QUESTIONS:
- a) For each statement about the COBOL tables excerpt, answer yes or no depending on whether it agrees with the text, and quote the words that decide it. (i) The table mix-tbl stores three of the record mix-item. (ii) COBOL formats numeric values only when assignments are made to the individual record fields. (iii) The mix-str field is numerically formatted.
- b) Copy the COBOL tables excerpt word for word, from "MOVE 2 TO mix-num(3)." up to and including "our mix-num field.".

EXCERPT PROVIDED:

Here, we've defined the table mix-tbl, in which we'll store three of the item (or record, as the COBOL lingo goes) mix-item. The record itself consists of both a numerically formatted mix-num field and the alphanumeric field mix-str. (Having the option of arbitrarily formatted fields in a table record means you could feed in the numbers "07250" and get a nicely formatted cost back, E.G. "$72,50". How's that for the awesome power of COBOL, eh?)

We can now populate this table in a number of ways, though I strongly advice to always populate individual record fields. Here are a few different varieties:

MOVE "03Aaa" TO mix-tbl.
MOVE "11Bbb" TO mix-item(2).
MOVE 2 TO mix-num(3).
MOVE "Ccc" TO mix-str(3).
MOVE 2 TO mix-num(4).
MOVE "Ddd" TO mix-str(4).

We could of course also populate our table by reading from a file, but let's leave that for another time.

Bad Table Practices

It's important to note that COBOL will only format our numeric values for us if we perform atomic assignments to the individual record fields. If the first assignment above had read MOVE "3Aaa" TO mix-tbl, we'd have quite a problem on our hands, because COBOL would then happily put "3A" into our mix-num field.

With that out of the way, let's continue on!

Sorting Tables

If we wanted to look at mix-tbl in its entirety, we could now simply DISPLAY mix-tbl, which would give us the output "03Aaa11Bbb02Ccc02Ddd".

MATERIAL PROVIDED:

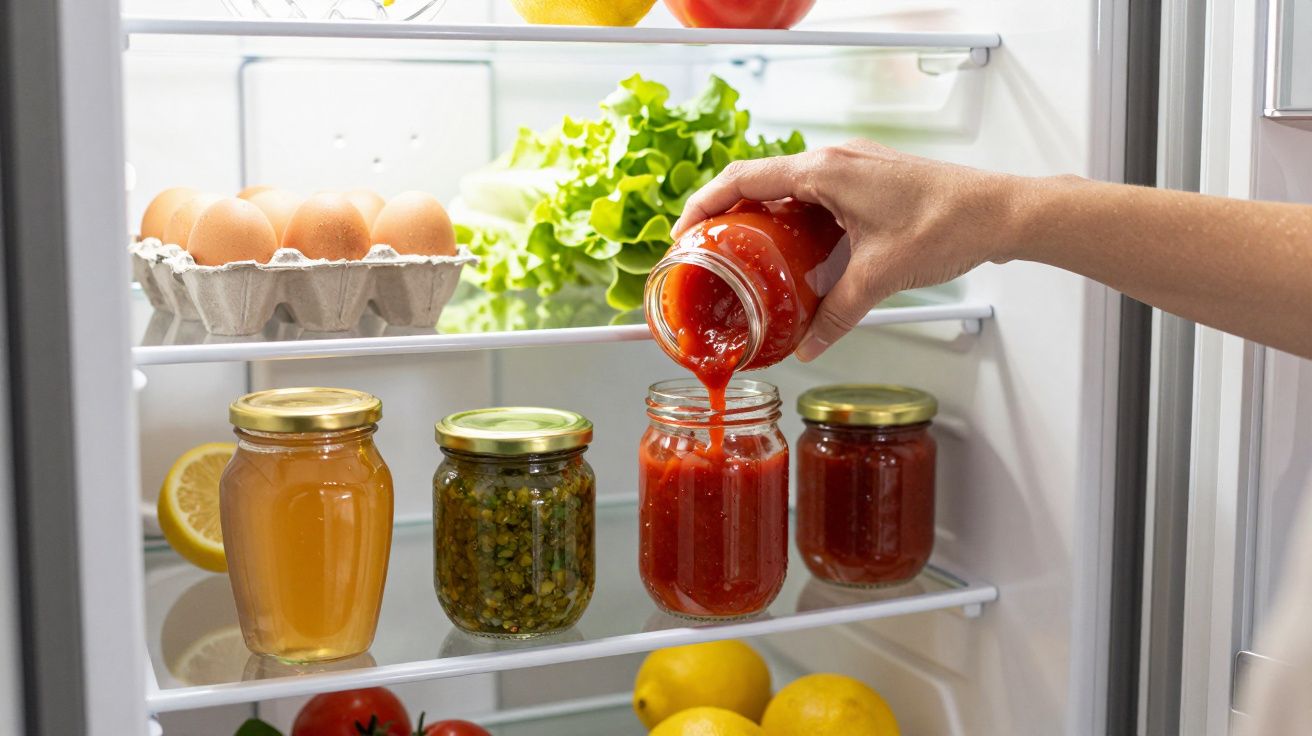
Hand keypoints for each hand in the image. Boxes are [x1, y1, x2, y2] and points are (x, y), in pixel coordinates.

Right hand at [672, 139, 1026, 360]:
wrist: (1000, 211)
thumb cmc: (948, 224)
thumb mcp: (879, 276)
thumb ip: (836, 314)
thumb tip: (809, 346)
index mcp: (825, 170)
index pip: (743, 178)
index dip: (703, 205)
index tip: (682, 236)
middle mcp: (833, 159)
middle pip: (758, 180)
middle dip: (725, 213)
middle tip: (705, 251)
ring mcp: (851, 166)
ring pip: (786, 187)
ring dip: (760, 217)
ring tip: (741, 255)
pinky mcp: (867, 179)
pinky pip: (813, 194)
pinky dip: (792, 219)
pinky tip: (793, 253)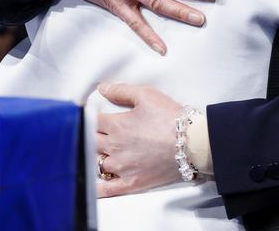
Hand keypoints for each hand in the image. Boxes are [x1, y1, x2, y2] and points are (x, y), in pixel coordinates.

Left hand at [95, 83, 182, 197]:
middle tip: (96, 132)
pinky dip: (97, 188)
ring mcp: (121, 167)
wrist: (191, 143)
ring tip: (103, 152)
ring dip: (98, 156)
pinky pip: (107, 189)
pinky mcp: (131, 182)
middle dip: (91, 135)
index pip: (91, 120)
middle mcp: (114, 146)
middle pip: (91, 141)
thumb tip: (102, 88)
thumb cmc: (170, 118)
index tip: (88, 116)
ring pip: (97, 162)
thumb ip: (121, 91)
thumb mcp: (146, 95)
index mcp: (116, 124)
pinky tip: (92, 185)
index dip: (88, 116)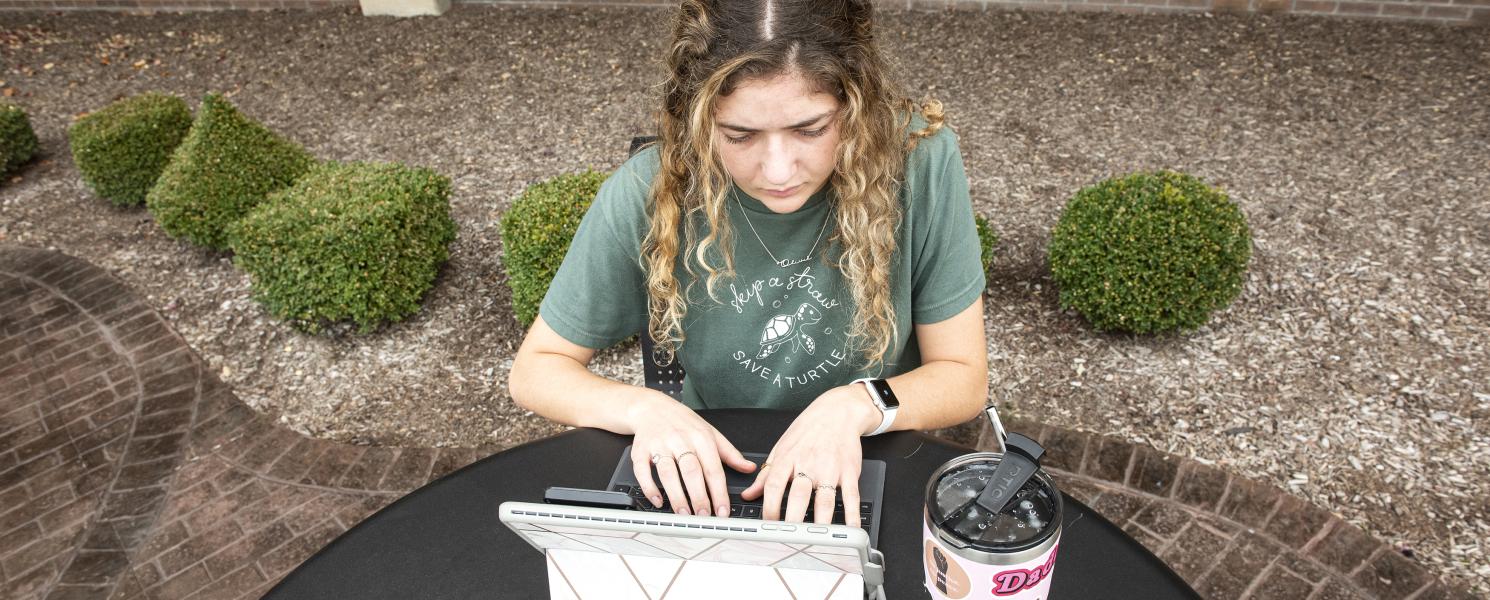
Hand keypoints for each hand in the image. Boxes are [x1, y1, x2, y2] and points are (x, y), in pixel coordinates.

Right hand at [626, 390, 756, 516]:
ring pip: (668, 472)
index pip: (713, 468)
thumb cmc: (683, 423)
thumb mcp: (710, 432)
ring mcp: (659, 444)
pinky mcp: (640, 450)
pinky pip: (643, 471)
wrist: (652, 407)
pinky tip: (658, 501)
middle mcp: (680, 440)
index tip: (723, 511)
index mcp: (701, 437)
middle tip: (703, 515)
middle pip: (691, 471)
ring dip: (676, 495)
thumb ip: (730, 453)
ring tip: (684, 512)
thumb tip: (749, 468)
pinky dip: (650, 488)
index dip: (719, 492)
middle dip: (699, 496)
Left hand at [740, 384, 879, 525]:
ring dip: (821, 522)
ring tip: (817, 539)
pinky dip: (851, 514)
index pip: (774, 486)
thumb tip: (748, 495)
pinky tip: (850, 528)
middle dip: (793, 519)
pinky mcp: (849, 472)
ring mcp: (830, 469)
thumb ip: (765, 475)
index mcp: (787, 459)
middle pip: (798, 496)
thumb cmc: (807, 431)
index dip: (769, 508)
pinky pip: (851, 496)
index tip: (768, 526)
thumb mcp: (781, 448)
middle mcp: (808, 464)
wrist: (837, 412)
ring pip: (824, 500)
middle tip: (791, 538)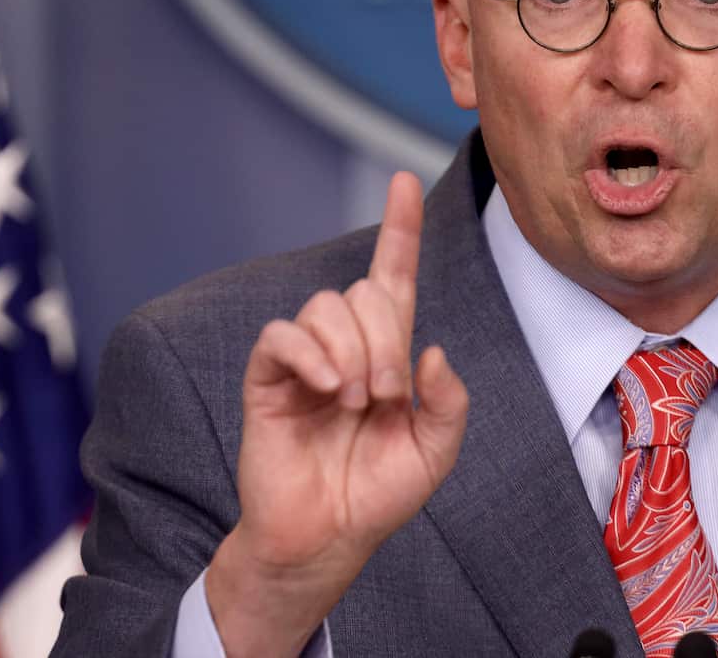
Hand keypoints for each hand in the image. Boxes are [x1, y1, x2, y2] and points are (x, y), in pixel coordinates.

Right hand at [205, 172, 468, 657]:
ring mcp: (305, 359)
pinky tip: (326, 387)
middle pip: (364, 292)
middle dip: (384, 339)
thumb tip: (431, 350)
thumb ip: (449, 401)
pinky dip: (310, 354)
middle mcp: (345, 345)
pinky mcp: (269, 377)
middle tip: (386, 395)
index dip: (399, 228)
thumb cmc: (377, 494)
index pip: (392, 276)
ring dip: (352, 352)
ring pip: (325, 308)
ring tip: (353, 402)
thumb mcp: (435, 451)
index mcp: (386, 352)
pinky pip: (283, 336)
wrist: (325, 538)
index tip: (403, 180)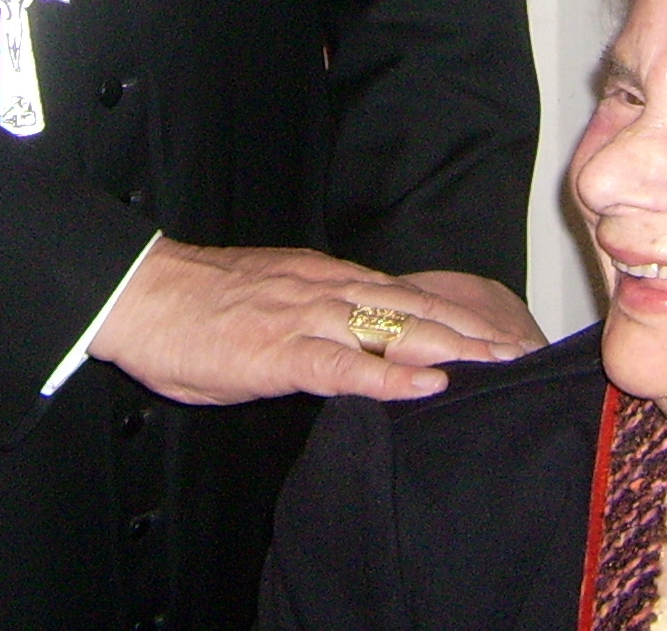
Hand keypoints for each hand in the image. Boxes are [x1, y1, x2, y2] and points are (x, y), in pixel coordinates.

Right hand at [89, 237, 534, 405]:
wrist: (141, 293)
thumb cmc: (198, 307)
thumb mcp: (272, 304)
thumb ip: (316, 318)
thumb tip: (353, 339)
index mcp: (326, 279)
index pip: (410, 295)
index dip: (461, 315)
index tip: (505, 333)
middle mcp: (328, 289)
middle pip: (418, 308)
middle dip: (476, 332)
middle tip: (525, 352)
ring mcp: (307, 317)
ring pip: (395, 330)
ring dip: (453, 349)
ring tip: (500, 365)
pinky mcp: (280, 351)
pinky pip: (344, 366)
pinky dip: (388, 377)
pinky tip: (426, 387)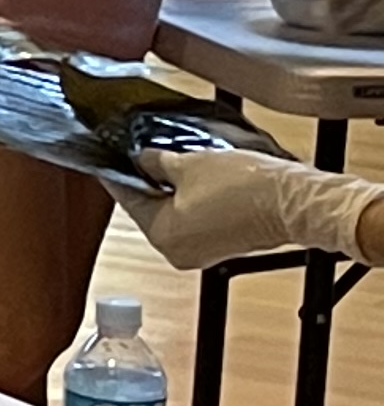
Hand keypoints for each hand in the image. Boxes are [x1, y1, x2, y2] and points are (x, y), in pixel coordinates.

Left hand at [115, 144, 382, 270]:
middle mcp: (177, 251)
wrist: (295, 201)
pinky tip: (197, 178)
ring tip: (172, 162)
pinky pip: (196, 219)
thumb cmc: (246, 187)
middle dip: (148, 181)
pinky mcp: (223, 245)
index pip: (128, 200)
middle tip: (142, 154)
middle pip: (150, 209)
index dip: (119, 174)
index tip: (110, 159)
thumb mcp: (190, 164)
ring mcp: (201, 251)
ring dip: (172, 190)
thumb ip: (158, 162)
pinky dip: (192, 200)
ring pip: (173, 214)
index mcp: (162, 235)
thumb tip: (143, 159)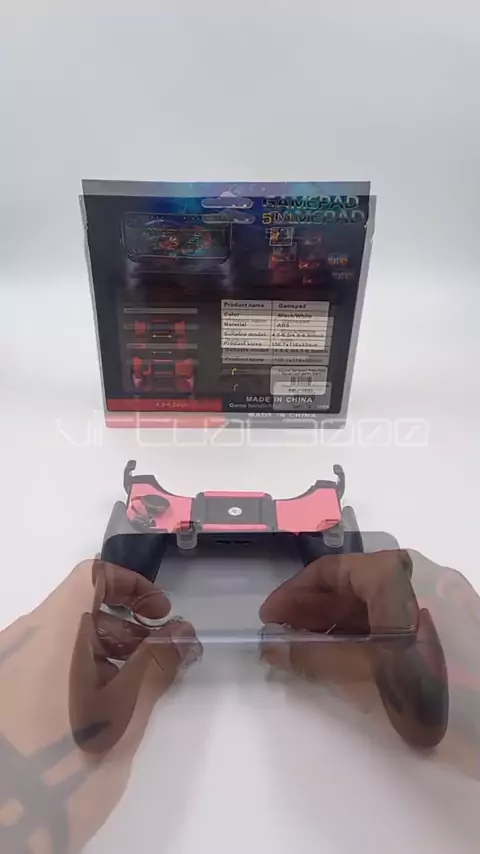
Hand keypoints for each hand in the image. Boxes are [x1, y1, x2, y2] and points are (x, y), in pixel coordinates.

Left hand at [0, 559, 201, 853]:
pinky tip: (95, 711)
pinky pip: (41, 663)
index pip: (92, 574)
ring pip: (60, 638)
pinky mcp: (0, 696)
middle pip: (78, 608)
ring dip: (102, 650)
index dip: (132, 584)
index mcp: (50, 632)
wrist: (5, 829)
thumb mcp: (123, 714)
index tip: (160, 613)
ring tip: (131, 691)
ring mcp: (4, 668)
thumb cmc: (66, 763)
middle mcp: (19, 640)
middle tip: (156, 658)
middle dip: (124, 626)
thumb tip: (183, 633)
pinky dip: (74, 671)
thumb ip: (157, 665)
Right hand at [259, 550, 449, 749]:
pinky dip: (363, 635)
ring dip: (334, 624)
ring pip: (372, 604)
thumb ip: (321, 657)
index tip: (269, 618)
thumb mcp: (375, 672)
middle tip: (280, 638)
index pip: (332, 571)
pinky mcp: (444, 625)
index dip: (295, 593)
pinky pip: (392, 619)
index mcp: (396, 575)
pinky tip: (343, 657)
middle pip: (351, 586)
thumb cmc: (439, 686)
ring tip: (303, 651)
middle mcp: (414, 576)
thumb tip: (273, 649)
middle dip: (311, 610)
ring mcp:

RESPONSES TO THE EXERCISE:
- a)
(i) Yes: "in which we'll store three of the item (or record, as the COBOL lingo goes) mix-item"
(ii) Yes: "COBOL will only format our numeric values for us if we perform atomic assignments to the individual record fields"
(iii) No: "the alphanumeric field mix-str"

- b)
MOVE 2 TO mix-num(3).
MOVE "Ccc" TO mix-str(3).
MOVE 2 TO mix-num(4).
MOVE "Ddd" TO mix-str(4).

We could of course also populate our table by reading from a file, but let's leave that for another time.

Bad Table Practices

It's important to note that COBOL will only format our numeric values for us if we perform atomic assignments to the individual record fields. If the first assignment above had read MOVE "3Aaa" TO mix-tbl, we'd have quite a problem on our hands, because COBOL would then happily put "3A" into our mix-num field.